Essas são escolhas pessoais que você fará junto com sua equipe médica, considerando seu momento de vida, planos reprodutivos e valores pessoais. Não existe uma resposta única para todas as mulheres.
E se o Teste Vier Negativo? O Risco Acaba?
Essa é uma dúvida muito comum. Receber um “não detectado” no exame genético traz um alívio imenso, mas é preciso interpretar isso com cautela. Um teste negativo não zera o seu risco de ter câncer de mama.
Existem três pontos fundamentais que você precisa entender sobre esse resultado:
1 – O Risco Clínico Pode Persistir mesmo que não encontremos uma falha no seu DNA hoje, o histórico da sua família ainda conta. Se você possui muitos parentes que tiveram a doença, eu, como sua médica, posso considerar que ainda existe um risco familiar aumentado devido a fatores que a ciência ainda não mapeou ou causas ambientais compartilhadas. Nesses casos, mantemos o rastreamento adaptado e vigilante.
2 – A Ciência é Dinâmica – A importância da reavaliação. A genética avança numa velocidade impressionante. O que sabemos hoje é uma “fotografia” do momento atual da ciência. Os laboratórios estão constantemente alimentando seus bancos de dados mundiais com novas descobertas. Por isso, um resultado negativo ou “incerto” hoje pode precisar ser revisitado no futuro. É fundamental manter suas consultas anuais, pois precisa reavaliar seu laudo antigo com base nas novas classificações dos laboratórios. O que hoje não é considerado perigoso, amanhã pode ser reclassificado, e precisamos estar atentas a isso.
3 – O Poder dos Hábitos (Epigenética). Se a sua história familiar não for tão forte e o teste for negativo, você provavelmente volta a ser considerada de risco semelhante ao da população geral. Mas lembre-se: a genética é apenas uma parte da equação. Independentemente do resultado do teste, há fatores de risco que você pode e deve controlar. Cuidar do peso (evitando a obesidade), combater o sedentarismo, não fumar e moderar o consumo de álcool são atitudes poderosas que diminuem as chances da doença aparecer, com ou sem mutação.
Meu Familiar Teve Câncer Mas Não Fez o Teste: E Agora?
Sempre que possível, o melhor caminho é iniciar o teste genético na pessoa da família que já teve o câncer. Isso acontece porque:
- Se essa pessoa tem uma mutação patogênica, sabemos exatamente o que procurar nos outros familiares.
- Se o teste dela vem negativo, muitas vezes não faz sentido testar todos os outros, a não ser em situações muito específicas.

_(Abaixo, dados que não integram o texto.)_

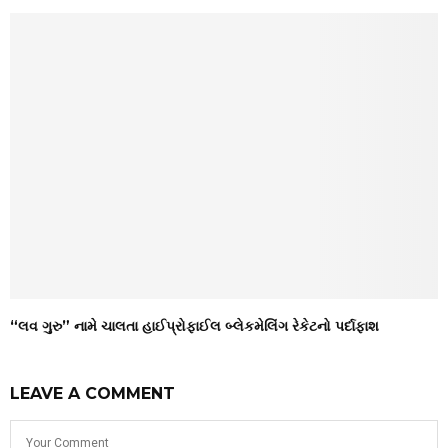
“લવ ગુરુ” નામે ચાલતા હાઈપ્રોફાઈલ બ્લેકમેલિંગ રેકેટનો પર્દાફાશ
LEAVE A COMMENT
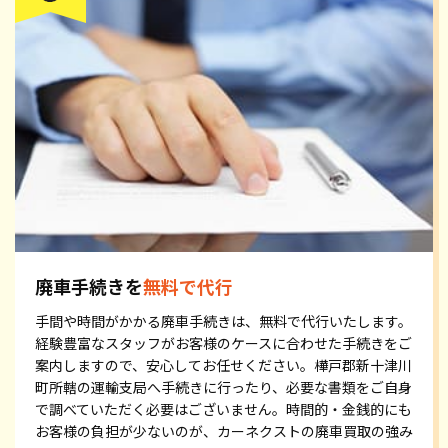
廃車手続きを
無料で代行
手間や時間がかかる廃車手続きは、無料で代行いたします。
経験豊富なスタッフがお客様のケースに合わせた手続きをご
案内しますので、安心してお任せください。樺戸郡新十津川
町所轄の運輸支局へ手続きに行ったり、必要な書類をご自身
で調べていただく必要はございません。時間的・金銭的にも
お客様の負担が少ないのが、カーネクストの廃車買取の強み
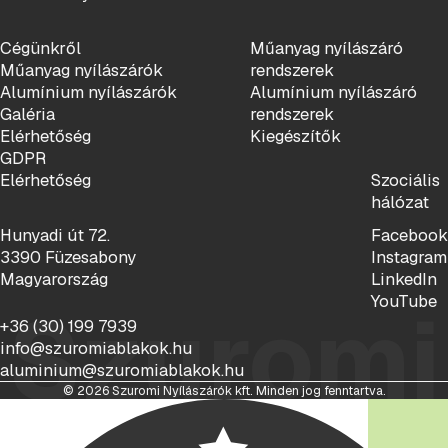
Cégünkről
Műanyag nyílászáró
Műanyag nyílászárók
rendszerek
Alumínium nyílászárók
Alumínium nyílászáró
Galéria
rendszerek
Elérhetőség
Kiegészítők
GDPR
Elérhetőség
Szociális
hálózat
Hunyadi út 72.
Facebook
3390 Füzesabony
Instagram
Magyarország
LinkedIn
YouTube
Szuromi
+36 (30) 199 7939
info@szuromiablakok.hu
aluminium@szuromiablakok.hu
© 2026 Szuromi Nyílászárók kft. Minden jog fenntartva.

Se seu familiar já faleceu ou não pode fazer o teste, você ainda pode fazer a análise completa dos principais genes. Porém, um resultado negativo será menos conclusivo – pode significar que você não herdou a mutação ou que ela não existe na família.

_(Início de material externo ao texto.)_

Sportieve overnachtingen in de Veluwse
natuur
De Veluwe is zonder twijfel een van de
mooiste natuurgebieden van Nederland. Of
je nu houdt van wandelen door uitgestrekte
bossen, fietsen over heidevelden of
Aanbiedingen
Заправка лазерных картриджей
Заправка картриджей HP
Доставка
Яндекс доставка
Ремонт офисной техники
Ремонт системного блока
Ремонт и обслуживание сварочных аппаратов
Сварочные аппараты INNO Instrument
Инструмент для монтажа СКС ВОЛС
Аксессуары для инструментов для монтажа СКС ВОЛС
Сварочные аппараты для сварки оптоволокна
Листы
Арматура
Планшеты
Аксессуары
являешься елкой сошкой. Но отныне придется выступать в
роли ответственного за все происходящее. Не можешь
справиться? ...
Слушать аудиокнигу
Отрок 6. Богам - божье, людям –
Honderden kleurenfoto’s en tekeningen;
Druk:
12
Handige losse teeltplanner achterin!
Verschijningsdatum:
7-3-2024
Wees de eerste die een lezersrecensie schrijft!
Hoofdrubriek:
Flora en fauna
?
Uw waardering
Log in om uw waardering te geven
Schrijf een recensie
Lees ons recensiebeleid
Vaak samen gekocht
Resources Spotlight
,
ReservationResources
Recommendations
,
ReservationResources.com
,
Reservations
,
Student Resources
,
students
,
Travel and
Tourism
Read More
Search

Como se preparar para uma consulta de aconselhamento genético
Se você pensa em avaliar o risco hereditário, algumas atitudes podem ajudar muito:
- Converse com familiares e anote:
- Quem teve câncer (grau de parentesco)
- Tipo de câncer (mama, ovário, próstata, pâncreas…)
- Idade aproximada do diagnóstico
- Leve para a consulta qualquer:
- Laudo de biópsia ou anatomopatológico
- Resultado de exames anteriores (inclusive de testes genéticos feitos por outro familiar)
- Se possível, faça um pequeno “mapa” da família, marcando quem teve câncer e em qual idade.
Essas informações ajudam o médico a entender melhor o padrão familiar e a decidir se o teste genético faz sentido no seu caso.
Conclusão
Ter histórico familiar de câncer de mama não é uma sentença. É um sinal de alerta para que você conheça melhor seu risco e tome as medidas preventivas adequadas. O teste genético é uma ferramenta poderosa, mas deve ser usado de forma criteriosa, quando realmente indicado.
Se você se encaixa nos critérios que mencionei, converse com seu mastologista ou procure um geneticista. Se não se encaixa, mantenha seus exames em dia, cultive hábitos saudáveis e fique atenta ao seu corpo.
“Lembre-se: a maioria dos cânceres de mama não é hereditária, e mesmo quando há predisposição genética, existem estratégias eficazes de prevenção e detecção precoce.